Monday, February 16, 2009

Mind blowing

Yesterday in college class, we studied Psalm 139. I had read it before, but I can't say that I ever took it apart and really looked at it like we did yesterday. Let me tell you, it is full of good stuff. I could elaborate on a number of things, because there is so much in this passage that literally blows my mind. We read through it aloud and then at our tables, discussed the question, "What does God know?" At first, this seems like a simple question. Growing up, we were taught in church that our God is all knowing, and that's very true. But have you ever thought about what that really means? Here are some of the things the different tables came up with from reading this chapter.

God knows:
-the "why" about everything
-His enemies
-our futures
-our thoughts/words before we think or say them
-our bodies
-knew us before time

The discussion that really got me thinking was about the fact that God knows us intimately at the moment of our conception in the womb. For the first few weeks of its life, nobody knows that a baby exists. The dad doesn't know. The mom doesn't know until she starts getting morning sickness. No one knows anything about this itty bitty baby that's growing inside its momma except for God. God knows everything about that tiny child- its name, how tall it will be, what career it will have, how many times its heart will beat, how many times it will laugh or cry...God knows the most intimate details about each and every one of us in the womb. Nothing stresses that point better than Psalm 139:13-16...

"For you formed my inward parts; you knitted me together in my mother's womb. I praise you, for I am fearfully and wonderfully made. Wonderful are your works; my soul knows it very well. My frame was not hidden from you, when I was being made in secret, intricately woven in the depths of the earth. Your eyes saw my unformed substance; in your book were written, every one of them, the days that were formed for me, when as yet there were none of them."

The last part of that passage, verse 16, speaks to the fact that God knew what our futures would hold before we were even thought of. And I love when it talks about how we were "intricately woven" and "knitted together in my mother's womb". Knowing that, I don't see how anybody could think of getting an abortion. It's clear in Scripture that life begins at the moment the sperm meets the egg. God has plans for each embryo that forms. Those 2 cells fuse and become a cluster of actively dividing cells within hours. Those cells start to differentiate and grow into limbs, organs, eyes, etc. Within 9 short months, what was 2 cells has grown into a living, breathing infant; a miracle. How could anyone think of killing such a precious life? (I realize that some situations make this decision much more difficult, but all the same- it's a living creation hand-crafted by our God.)

After church was over, I kept thinking about what this passage said and how it connected to what God has been teaching me through his Creation this past week, specifically the human body. Last week in Histology lab, my lab partner and I were looking at slides of different tissues in the human body. Seeing bones, kidneys, blood cells, and other tissues under a microscope is incredible. To think that all of these tiny cells and tissues work together to make our bodies function is so cool. Our immune systems are dependent on tiny cells to protect us from infections. Our mobility is dependent on tiny muscle fibers contracting together. And there are so many processes in our body that occur day in and day out without us even being aware: the heart circulating blood throughout the body, the lungs getting us the oxygen we need, the brain and spinal cord processing loads of information about our environment and our bodies, and so much more.

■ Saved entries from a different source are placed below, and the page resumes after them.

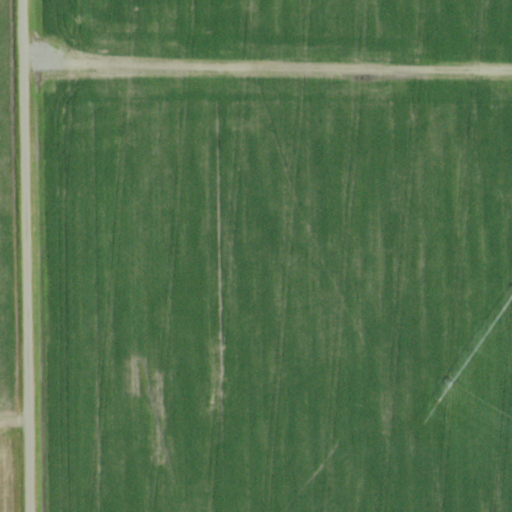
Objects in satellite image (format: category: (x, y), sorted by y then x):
road: (268, 71)
road: (26, 255)
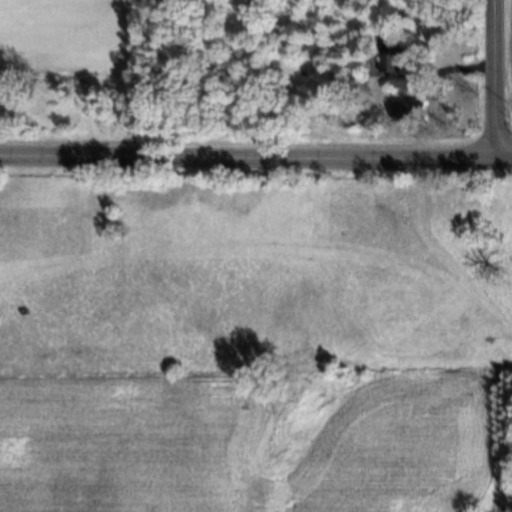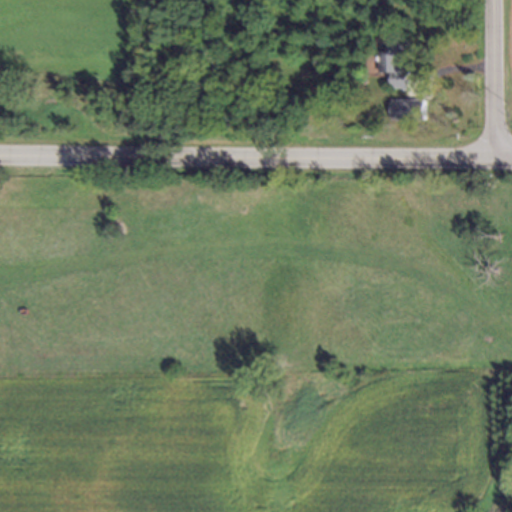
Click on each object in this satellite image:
building: (395, 56)
road: (492, 79)
building: (406, 107)
building: (408, 108)
road: (246, 155)
road: (502, 158)
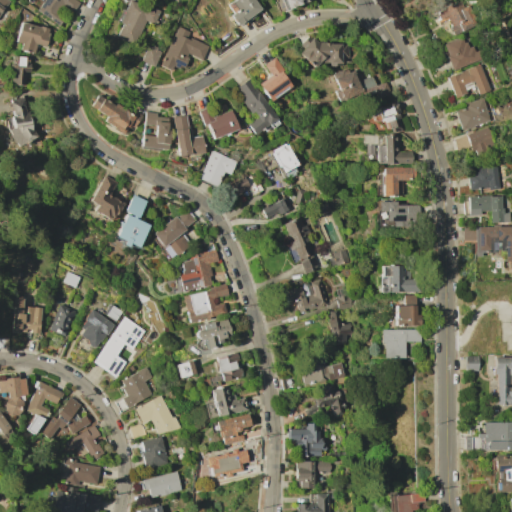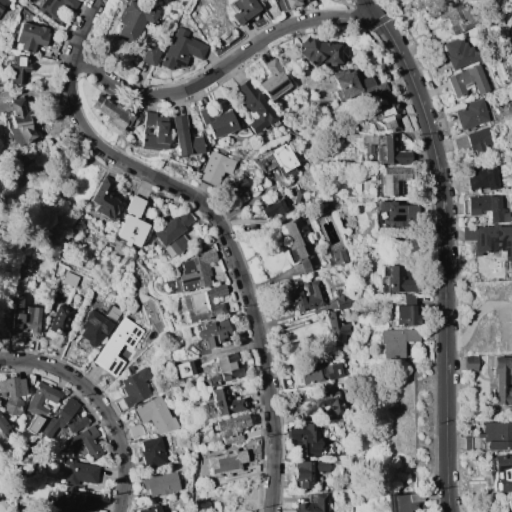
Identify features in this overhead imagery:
building: (2, 3)
building: (288, 3)
building: (2, 4)
building: (286, 4)
building: (54, 8)
building: (55, 10)
building: (242, 10)
building: (243, 10)
building: (511, 10)
building: (511, 12)
building: (455, 16)
building: (456, 16)
building: (134, 20)
building: (134, 20)
building: (30, 36)
building: (30, 36)
building: (180, 49)
building: (180, 50)
building: (319, 52)
building: (320, 52)
building: (458, 53)
building: (460, 53)
building: (149, 55)
building: (149, 55)
road: (223, 67)
building: (18, 69)
building: (18, 70)
building: (273, 80)
building: (273, 80)
building: (466, 80)
building: (467, 81)
building: (349, 83)
building: (357, 85)
building: (254, 106)
building: (254, 108)
building: (471, 113)
building: (112, 114)
building: (114, 114)
building: (471, 114)
building: (388, 115)
building: (384, 118)
building: (17, 122)
building: (216, 122)
building: (217, 122)
building: (18, 123)
building: (154, 131)
building: (154, 132)
building: (183, 138)
building: (184, 138)
building: (474, 142)
building: (474, 142)
road: (42, 151)
building: (393, 151)
building: (390, 152)
building: (282, 157)
building: (283, 161)
building: (214, 167)
building: (214, 168)
building: (481, 177)
building: (481, 177)
building: (393, 178)
building: (393, 178)
building: (298, 196)
building: (104, 198)
building: (104, 199)
building: (486, 207)
building: (487, 207)
building: (272, 208)
building: (272, 208)
building: (397, 212)
building: (397, 214)
road: (219, 221)
building: (130, 223)
building: (130, 224)
building: (172, 227)
building: (173, 232)
building: (490, 239)
building: (494, 241)
building: (297, 242)
building: (177, 244)
building: (298, 244)
road: (445, 247)
building: (339, 257)
building: (195, 269)
building: (194, 270)
building: (69, 279)
building: (395, 280)
building: (399, 280)
building: (306, 296)
building: (306, 296)
building: (341, 298)
building: (203, 302)
building: (203, 303)
road: (484, 310)
building: (111, 312)
building: (404, 312)
building: (405, 312)
building: (23, 316)
building: (25, 317)
building: (60, 319)
building: (60, 320)
building: (93, 327)
building: (93, 328)
building: (335, 328)
building: (336, 328)
building: (210, 332)
building: (212, 333)
building: (395, 341)
building: (396, 341)
building: (115, 345)
building: (116, 345)
building: (469, 362)
building: (470, 363)
building: (226, 366)
building: (226, 367)
building: (128, 369)
building: (183, 369)
building: (183, 369)
building: (319, 372)
building: (319, 373)
building: (502, 380)
building: (503, 381)
building: (133, 387)
building: (133, 387)
building: (11, 394)
building: (12, 394)
road: (102, 401)
building: (224, 401)
building: (323, 402)
building: (325, 402)
building: (221, 403)
building: (39, 404)
building: (39, 404)
building: (155, 414)
building: (154, 415)
building: (62, 418)
building: (64, 419)
building: (3, 425)
building: (229, 427)
building: (3, 428)
building: (231, 428)
building: (135, 430)
building: (496, 435)
building: (490, 437)
building: (305, 440)
building: (305, 441)
building: (86, 442)
building: (466, 442)
building: (84, 443)
building: (151, 450)
building: (151, 451)
building: (225, 462)
building: (225, 462)
building: (307, 470)
building: (502, 471)
building: (77, 472)
building: (307, 472)
building: (79, 473)
building: (501, 473)
building: (159, 484)
building: (159, 484)
building: (65, 501)
building: (406, 501)
building: (73, 502)
building: (314, 502)
building: (403, 502)
building: (91, 503)
building: (312, 504)
building: (508, 504)
building: (508, 504)
building: (149, 509)
building: (149, 509)
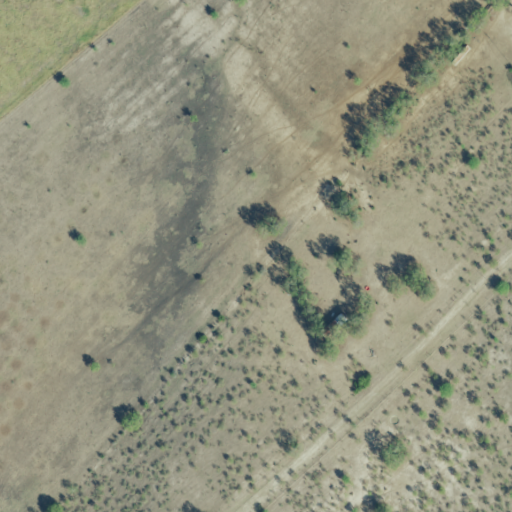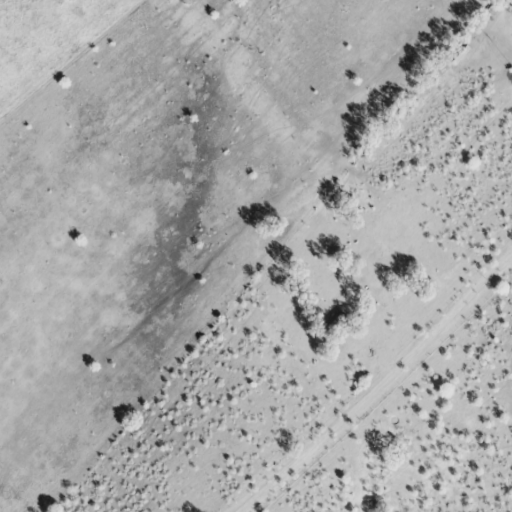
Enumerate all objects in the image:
building: (330, 326)
road: (375, 385)
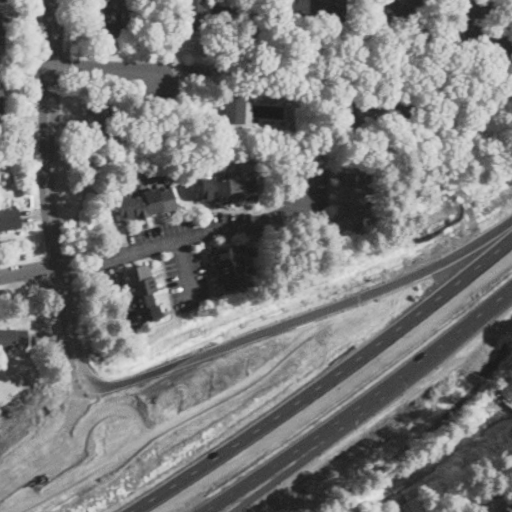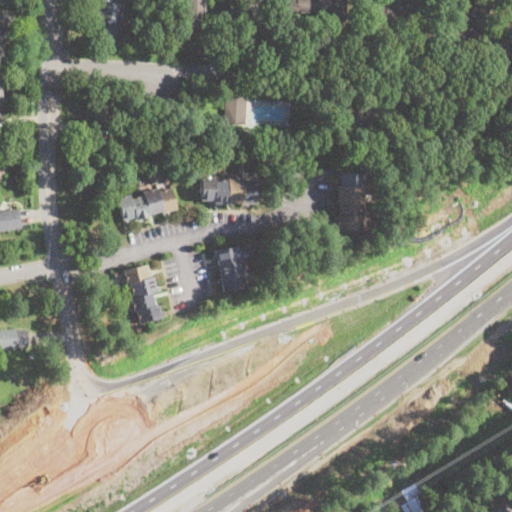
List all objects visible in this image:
building: (4, 0)
building: (422, 1)
building: (317, 5)
building: (312, 8)
building: (478, 9)
building: (191, 14)
building: (220, 14)
building: (191, 15)
building: (400, 18)
building: (109, 19)
building: (110, 19)
building: (142, 21)
building: (506, 21)
road: (69, 27)
building: (1, 34)
building: (2, 36)
building: (483, 40)
building: (499, 45)
road: (34, 69)
road: (176, 72)
park: (357, 95)
building: (0, 96)
building: (1, 100)
building: (235, 109)
building: (104, 113)
building: (99, 114)
building: (120, 127)
road: (47, 132)
building: (239, 170)
building: (152, 180)
building: (165, 181)
building: (138, 188)
building: (228, 188)
building: (227, 190)
building: (349, 201)
building: (350, 201)
building: (144, 202)
building: (145, 204)
building: (9, 218)
building: (9, 219)
parking lot: (227, 232)
road: (202, 233)
building: (228, 267)
building: (230, 268)
road: (187, 269)
road: (29, 270)
building: (141, 292)
building: (142, 293)
building: (13, 337)
building: (13, 338)
road: (330, 380)
road: (271, 387)
road: (360, 404)
road: (364, 416)
power tower: (452, 455)
building: (492, 494)
building: (412, 498)
building: (413, 501)
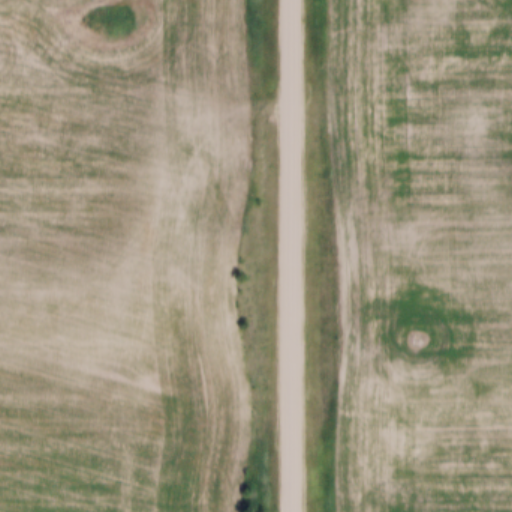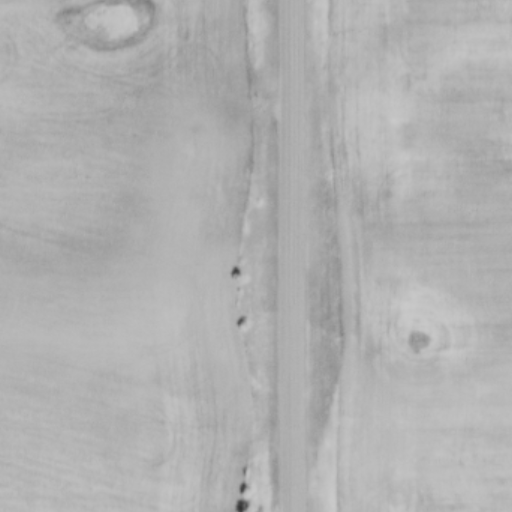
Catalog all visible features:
road: (293, 256)
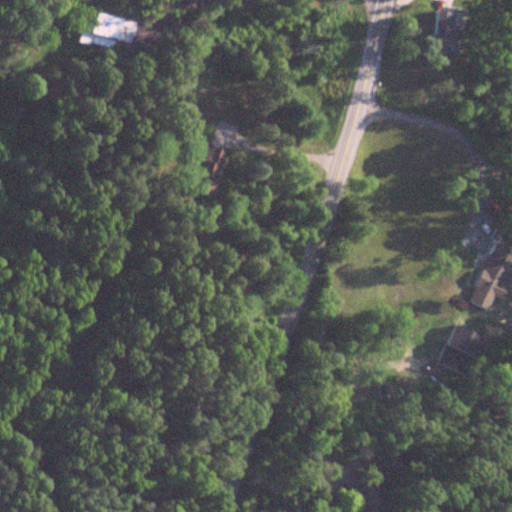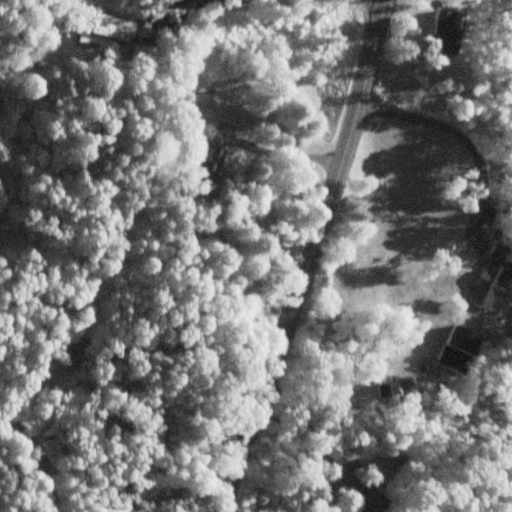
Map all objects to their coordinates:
road: (174, 4)
road: (372, 12)
building: (104, 32)
building: (441, 32)
road: (464, 142)
road: (276, 152)
building: (205, 171)
road: (312, 258)
building: (495, 267)
building: (457, 350)
road: (308, 431)
building: (370, 499)
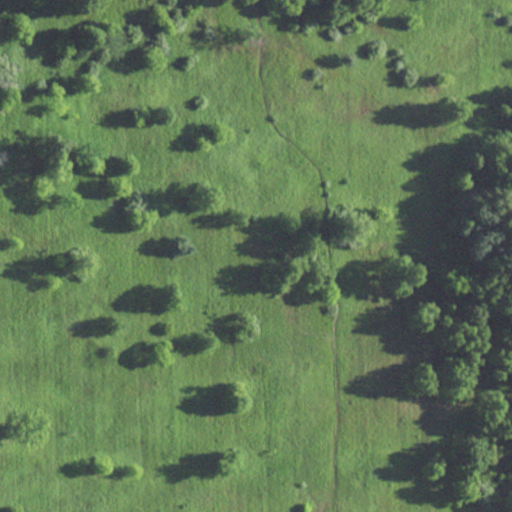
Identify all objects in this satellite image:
park: (255, 255)
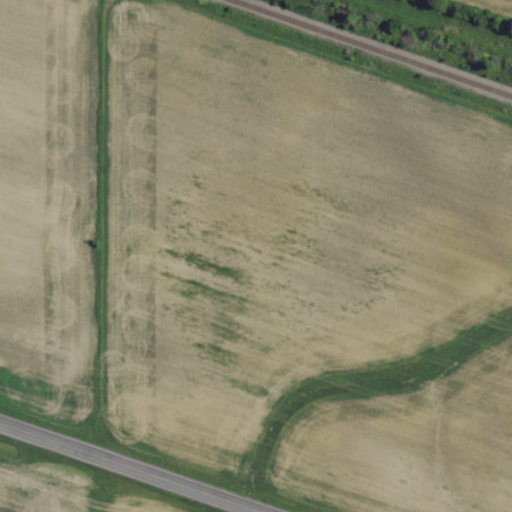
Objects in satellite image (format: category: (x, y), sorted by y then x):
railway: (375, 46)
road: (130, 467)
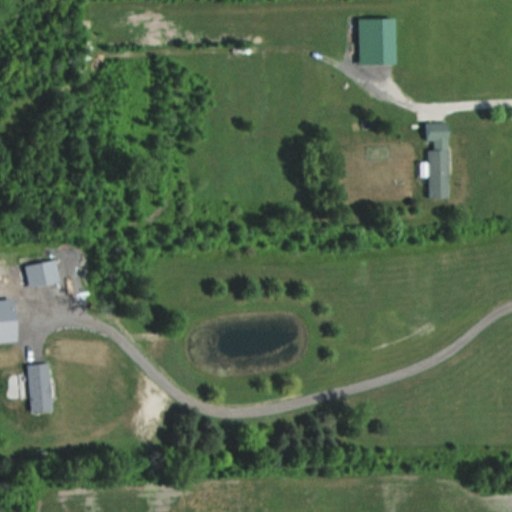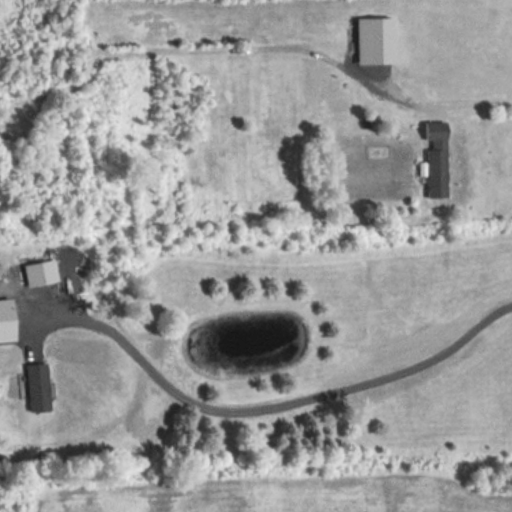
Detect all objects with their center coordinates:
building: (373, 38)
road: (481, 105)
building: (434, 158)
building: (38, 271)
building: (5, 319)
building: (35, 386)
road: (272, 405)
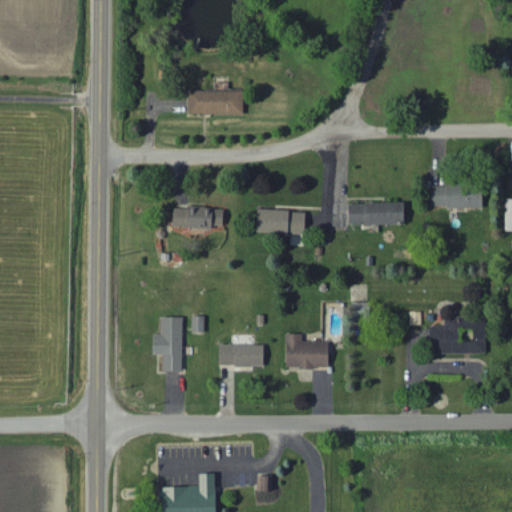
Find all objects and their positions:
road: (367, 61)
road: (51, 99)
building: (218, 103)
road: (423, 130)
road: (225, 154)
building: (459, 198)
building: (379, 215)
building: (510, 216)
building: (200, 219)
building: (284, 223)
road: (101, 256)
building: (363, 310)
building: (200, 325)
building: (461, 338)
building: (172, 344)
building: (308, 354)
building: (243, 356)
road: (255, 420)
building: (194, 496)
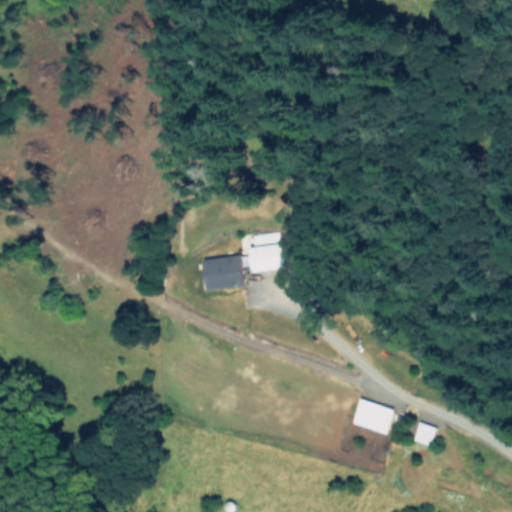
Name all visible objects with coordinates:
building: (267, 251)
building: (225, 271)
road: (397, 392)
building: (373, 415)
crop: (307, 427)
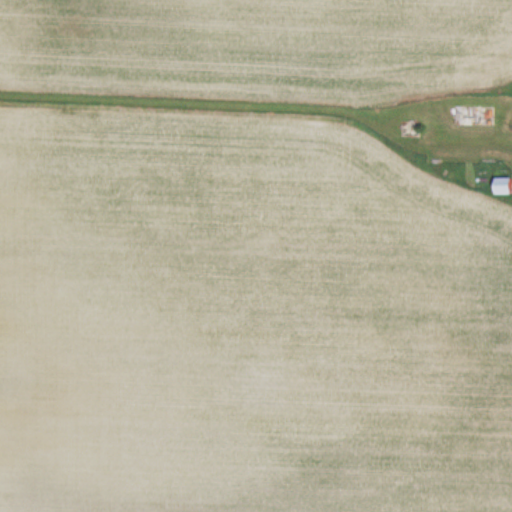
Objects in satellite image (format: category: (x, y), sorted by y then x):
building: (473, 116)
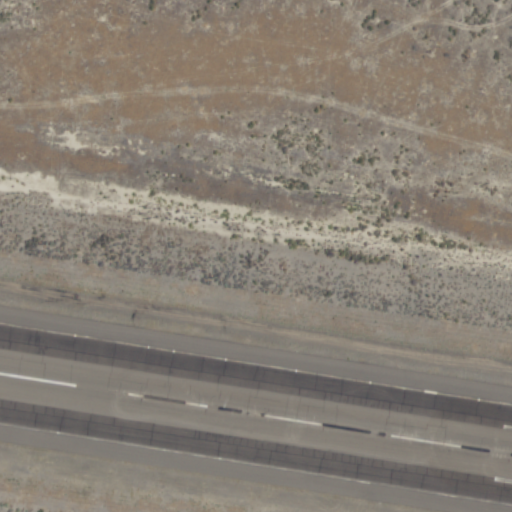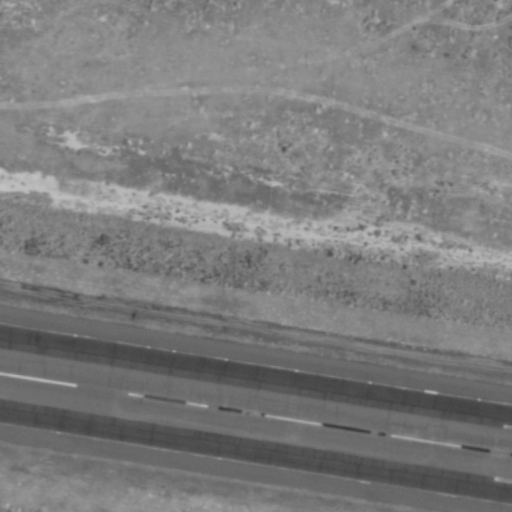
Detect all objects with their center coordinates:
road: (255, 229)
airport: (256, 255)
airport runway: (256, 416)
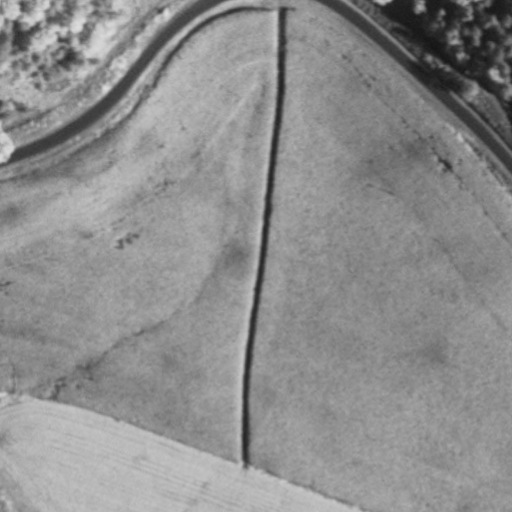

How could anyone look at these tissues and cells, and seeing their intricacy, not believe that something bigger than us created them? How could anyone believe that these things evolved on their own? For me at least, it's obvious that it was all created by a powerful Creator who pays great attention to detail and takes great pride in His creation, and He loves it dearly. It was so cool to hear that from someone else in the lab, because usually, you don't hear that kind of talk at all in a college level science course. It's really cool to have other believers in the Biology department with me.

I'm only going into so much detail to give you a glimpse of what has been running in my head for the last week. It just shows me that there is so much that I don't know, and there's even more that I'm not in control of. God truly is in control. He knows more than I could ever hope to know about everything. Psalm 139:6 sums it up best for me:

"Such knowledge is too wonderful for me; it is high; I cannot attain it."

A God this wonderful deserves to be worshiped, and we should be in complete awe of Him everyday. One of my goals is to keep this mindset. I have a habit of getting caught up in the little things. I focus too much on my plans and not the Lord's. The last two verses of Psalm 139 speak to this, and Matt Haste challenged us to memorize them and pray them everyday. I'm gonna end with these verses, and I hope that you will begin to pray them as well.

Psalm 139:23-24
"Search me, O God, and know my heart! Try me and know my thoughts! And see if there be any grievous way in me, and lead me in the way everlasting!"

1 comment:

emily said...

that's awesome ryan. I remember you talking about your book and how everything works and all that biology stuff.. and it's great to see how things connect - it always seems to happen at college class or during service.

I did a study on the last verses of Psalm 139 and it said that the 'search me, know me, lead me' prayer is the most challenging you can pray! It's almost scary to think.. but also leaves us in awe at the majesty of a God who already knows everything about us.